While they had formed a semi-circle around the stage, too bashful to crowd up front, the crowd had nonetheless been swaying all night, and I saw a few others besides me mouthing the lyrics now and then. The prior song, “Five Minutes,” would have been the perfect soundtrack to our boy-meets-girl chance encounter, set in slow-mo, as Eisland croons
I’m right here
Five minutes at a time, I go
I can’t breathe, I’m in too deep
So take me up to the surface
Take me up to the surface
I won’t dream for fear of sleep
Take me up to the surface
Take me up to the surface
“I Swear to God,” a song Eisland said was born from his being raised in the religious tradition, is about how “not everything we are told as a child is true.” While well-meaning, it felt a bit out of place in our makeshift romcom, especially with some heavy bass riffs from Estwing, which I otherwise highly enjoyed the rest of the night, and the audience stood there confused. (During “Five Minutes,” Estwing had switched to tambo and hitting the bass drum with a soft mallet in lieu of any bass, and this also made the song indulgently soft and accessible.) In my head, the director screams, “We don’t have songs about religion play after the young lovers meet in this scene!”

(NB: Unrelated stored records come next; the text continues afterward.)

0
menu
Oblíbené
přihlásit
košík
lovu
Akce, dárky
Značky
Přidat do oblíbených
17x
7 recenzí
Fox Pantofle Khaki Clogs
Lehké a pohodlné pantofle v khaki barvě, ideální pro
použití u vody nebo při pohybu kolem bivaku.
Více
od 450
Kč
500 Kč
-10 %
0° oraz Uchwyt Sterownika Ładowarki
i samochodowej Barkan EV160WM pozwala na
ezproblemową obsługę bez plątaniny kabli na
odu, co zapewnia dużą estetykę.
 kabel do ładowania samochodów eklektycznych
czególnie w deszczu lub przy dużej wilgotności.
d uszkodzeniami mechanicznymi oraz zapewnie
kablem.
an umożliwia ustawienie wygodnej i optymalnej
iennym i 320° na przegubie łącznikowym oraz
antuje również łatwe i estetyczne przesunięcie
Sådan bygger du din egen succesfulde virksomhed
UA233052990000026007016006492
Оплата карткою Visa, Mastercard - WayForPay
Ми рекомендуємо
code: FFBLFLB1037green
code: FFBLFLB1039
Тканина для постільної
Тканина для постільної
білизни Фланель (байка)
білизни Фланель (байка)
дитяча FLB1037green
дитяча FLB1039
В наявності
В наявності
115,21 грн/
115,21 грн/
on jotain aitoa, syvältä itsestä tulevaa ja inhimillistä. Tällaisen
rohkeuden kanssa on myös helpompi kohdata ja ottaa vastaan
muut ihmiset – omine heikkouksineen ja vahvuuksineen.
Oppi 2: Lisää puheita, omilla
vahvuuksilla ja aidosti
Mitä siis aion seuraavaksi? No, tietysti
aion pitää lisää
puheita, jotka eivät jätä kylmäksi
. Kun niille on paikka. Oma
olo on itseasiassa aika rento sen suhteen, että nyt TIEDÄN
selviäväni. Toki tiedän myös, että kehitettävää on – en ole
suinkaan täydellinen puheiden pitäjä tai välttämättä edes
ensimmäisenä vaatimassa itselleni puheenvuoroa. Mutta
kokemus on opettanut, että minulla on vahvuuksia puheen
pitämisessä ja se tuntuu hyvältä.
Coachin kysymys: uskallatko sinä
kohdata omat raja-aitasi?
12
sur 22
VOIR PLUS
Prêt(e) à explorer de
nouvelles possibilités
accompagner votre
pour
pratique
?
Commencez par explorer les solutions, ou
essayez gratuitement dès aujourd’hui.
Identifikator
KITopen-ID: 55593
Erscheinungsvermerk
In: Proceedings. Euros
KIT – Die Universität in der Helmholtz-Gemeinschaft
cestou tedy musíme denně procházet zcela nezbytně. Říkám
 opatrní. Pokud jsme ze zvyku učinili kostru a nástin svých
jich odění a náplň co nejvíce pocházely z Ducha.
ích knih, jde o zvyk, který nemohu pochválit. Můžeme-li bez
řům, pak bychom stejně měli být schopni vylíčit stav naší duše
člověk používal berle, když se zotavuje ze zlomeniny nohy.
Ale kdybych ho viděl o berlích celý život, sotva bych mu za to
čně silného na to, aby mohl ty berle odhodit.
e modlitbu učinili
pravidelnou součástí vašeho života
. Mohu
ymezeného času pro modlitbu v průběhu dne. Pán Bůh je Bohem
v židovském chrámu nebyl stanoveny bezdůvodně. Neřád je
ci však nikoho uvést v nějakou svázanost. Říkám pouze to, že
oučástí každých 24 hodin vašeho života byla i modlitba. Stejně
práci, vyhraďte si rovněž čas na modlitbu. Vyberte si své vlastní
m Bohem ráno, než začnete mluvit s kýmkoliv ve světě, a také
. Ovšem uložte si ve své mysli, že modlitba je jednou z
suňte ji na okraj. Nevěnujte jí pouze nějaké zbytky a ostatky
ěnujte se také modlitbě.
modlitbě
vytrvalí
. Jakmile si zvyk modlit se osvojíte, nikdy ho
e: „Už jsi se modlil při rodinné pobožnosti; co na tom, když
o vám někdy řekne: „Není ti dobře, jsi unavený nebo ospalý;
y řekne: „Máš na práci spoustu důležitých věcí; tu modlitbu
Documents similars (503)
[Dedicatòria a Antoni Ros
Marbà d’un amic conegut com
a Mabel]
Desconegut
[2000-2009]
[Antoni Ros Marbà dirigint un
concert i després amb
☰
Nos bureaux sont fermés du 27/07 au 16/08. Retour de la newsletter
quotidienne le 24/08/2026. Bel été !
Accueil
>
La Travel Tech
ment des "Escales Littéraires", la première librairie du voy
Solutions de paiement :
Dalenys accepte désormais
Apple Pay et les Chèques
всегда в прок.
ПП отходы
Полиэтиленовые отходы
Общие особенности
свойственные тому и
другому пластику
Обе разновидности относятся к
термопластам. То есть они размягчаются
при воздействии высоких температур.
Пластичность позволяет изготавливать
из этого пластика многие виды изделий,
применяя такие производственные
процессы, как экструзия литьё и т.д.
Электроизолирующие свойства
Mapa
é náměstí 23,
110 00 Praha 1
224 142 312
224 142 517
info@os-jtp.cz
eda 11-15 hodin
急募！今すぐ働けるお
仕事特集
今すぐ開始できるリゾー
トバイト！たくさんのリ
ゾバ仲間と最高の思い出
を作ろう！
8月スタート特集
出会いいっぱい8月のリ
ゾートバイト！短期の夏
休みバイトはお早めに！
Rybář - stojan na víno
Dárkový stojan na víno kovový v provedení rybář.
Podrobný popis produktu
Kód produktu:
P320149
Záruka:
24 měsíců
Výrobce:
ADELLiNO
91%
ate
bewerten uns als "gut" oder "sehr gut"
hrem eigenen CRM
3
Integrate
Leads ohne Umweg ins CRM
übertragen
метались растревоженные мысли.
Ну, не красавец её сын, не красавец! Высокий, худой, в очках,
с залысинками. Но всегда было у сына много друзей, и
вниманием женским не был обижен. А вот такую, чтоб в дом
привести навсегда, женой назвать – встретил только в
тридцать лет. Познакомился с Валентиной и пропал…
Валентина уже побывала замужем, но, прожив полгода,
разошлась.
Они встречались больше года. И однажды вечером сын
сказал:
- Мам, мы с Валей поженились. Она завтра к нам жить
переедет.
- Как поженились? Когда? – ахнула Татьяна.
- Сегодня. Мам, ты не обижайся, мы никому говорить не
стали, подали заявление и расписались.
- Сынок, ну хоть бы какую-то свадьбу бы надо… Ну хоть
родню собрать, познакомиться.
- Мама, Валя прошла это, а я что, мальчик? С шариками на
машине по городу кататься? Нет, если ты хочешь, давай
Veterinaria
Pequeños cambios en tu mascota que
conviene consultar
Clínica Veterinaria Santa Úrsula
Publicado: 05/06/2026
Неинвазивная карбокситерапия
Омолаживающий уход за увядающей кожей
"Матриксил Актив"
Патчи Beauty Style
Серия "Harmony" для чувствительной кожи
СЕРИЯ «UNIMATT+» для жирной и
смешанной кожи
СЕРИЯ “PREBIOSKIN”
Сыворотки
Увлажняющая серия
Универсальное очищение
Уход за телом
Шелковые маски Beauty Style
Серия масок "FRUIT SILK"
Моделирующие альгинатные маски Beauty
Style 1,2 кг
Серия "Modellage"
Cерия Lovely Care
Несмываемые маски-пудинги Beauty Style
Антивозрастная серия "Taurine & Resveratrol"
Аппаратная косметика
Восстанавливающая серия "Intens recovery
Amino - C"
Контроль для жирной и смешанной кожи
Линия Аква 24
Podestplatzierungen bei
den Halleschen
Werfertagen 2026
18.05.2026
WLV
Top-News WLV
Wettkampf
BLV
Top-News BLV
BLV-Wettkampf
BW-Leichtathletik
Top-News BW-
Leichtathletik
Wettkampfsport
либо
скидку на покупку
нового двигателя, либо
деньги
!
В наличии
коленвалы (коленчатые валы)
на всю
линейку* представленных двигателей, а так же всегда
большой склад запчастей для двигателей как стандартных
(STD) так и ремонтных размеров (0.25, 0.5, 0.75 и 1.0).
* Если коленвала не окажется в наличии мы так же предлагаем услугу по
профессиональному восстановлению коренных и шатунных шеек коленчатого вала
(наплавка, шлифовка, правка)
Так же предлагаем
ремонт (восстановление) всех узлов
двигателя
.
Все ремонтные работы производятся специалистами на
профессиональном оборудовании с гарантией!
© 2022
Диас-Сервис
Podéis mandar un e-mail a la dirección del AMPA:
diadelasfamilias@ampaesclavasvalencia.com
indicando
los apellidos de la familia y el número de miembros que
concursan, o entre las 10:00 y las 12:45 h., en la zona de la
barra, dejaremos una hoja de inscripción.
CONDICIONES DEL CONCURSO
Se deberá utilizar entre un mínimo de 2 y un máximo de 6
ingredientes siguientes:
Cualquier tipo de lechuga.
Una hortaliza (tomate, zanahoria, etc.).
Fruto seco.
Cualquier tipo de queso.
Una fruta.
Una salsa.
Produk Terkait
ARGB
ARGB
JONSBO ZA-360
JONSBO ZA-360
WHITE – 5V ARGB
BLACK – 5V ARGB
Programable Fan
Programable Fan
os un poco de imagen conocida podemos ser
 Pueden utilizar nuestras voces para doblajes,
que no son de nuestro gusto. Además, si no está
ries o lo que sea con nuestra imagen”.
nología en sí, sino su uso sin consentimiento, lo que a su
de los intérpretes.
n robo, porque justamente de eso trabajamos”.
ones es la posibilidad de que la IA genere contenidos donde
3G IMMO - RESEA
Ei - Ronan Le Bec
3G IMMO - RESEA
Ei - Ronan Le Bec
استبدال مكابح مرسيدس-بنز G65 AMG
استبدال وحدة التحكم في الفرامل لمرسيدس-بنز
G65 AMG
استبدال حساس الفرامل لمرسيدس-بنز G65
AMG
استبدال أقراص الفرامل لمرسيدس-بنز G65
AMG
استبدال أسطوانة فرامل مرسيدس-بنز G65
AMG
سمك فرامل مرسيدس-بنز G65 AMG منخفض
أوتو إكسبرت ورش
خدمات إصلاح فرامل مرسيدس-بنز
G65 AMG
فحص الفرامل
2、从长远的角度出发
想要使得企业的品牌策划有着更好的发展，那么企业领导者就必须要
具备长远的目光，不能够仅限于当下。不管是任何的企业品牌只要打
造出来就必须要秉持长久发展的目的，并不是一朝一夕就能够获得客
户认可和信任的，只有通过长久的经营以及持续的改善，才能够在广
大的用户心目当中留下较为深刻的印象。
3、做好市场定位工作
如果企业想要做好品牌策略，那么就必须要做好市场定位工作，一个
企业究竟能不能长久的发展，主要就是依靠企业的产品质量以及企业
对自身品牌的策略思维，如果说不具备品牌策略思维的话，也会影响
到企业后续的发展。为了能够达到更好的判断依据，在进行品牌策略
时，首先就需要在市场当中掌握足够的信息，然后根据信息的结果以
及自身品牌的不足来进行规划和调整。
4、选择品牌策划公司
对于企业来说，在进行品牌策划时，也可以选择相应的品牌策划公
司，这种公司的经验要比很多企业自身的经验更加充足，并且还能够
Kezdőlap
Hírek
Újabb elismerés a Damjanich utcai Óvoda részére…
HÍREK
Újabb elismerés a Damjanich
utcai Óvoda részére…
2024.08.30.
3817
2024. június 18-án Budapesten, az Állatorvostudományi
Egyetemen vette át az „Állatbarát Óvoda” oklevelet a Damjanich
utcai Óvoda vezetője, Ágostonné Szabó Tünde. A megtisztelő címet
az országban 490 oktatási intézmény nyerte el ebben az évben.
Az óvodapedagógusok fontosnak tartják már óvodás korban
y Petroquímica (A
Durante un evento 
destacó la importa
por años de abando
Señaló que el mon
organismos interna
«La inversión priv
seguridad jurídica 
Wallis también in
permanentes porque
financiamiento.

They redeemed themselves with “On Your Side” and “Bury the Floors” and closed with the title track (and newest video) “Sympathy,” all played with the enthusiasm of good friends jamming in someone’s basement rather than on stage. I had asked Eisland in an interview earlier this year if working with family makes things easier, and he answered,
Easier in some ways and more difficult in others, but I would say, overall, much more enjoyable… We know how each person’s strengths can build on the other person’s strengths, and I think we’ve focused on that, and it’s served us well.
This is evident, with a married couple, two brothers, and a close friend sharing the stage, and the genuine trust and intuition that they share is practically palpable.
I would have liked to have seen them close with the aforementioned “Four Days Straight,” instead played right before “Five Minutes.” It sounds so much better live (like all of their songs) than in the video, it’s addictively danceable, and it would have been the perfect song during the closing scene to our little imaginary romance. “Oh no, we’ve both got broken hearts/ Oh no, yours just took you away/ Oh no, mine is keeping me here/ Who knows how long I can stay.”
Kiss. End scene.
(My song suggestion for the movie credits/encore if there had been one: their cover of Lennon’s “Instant Karma,” released as the B-side on the “Four Days Straight” single, and not played that night.)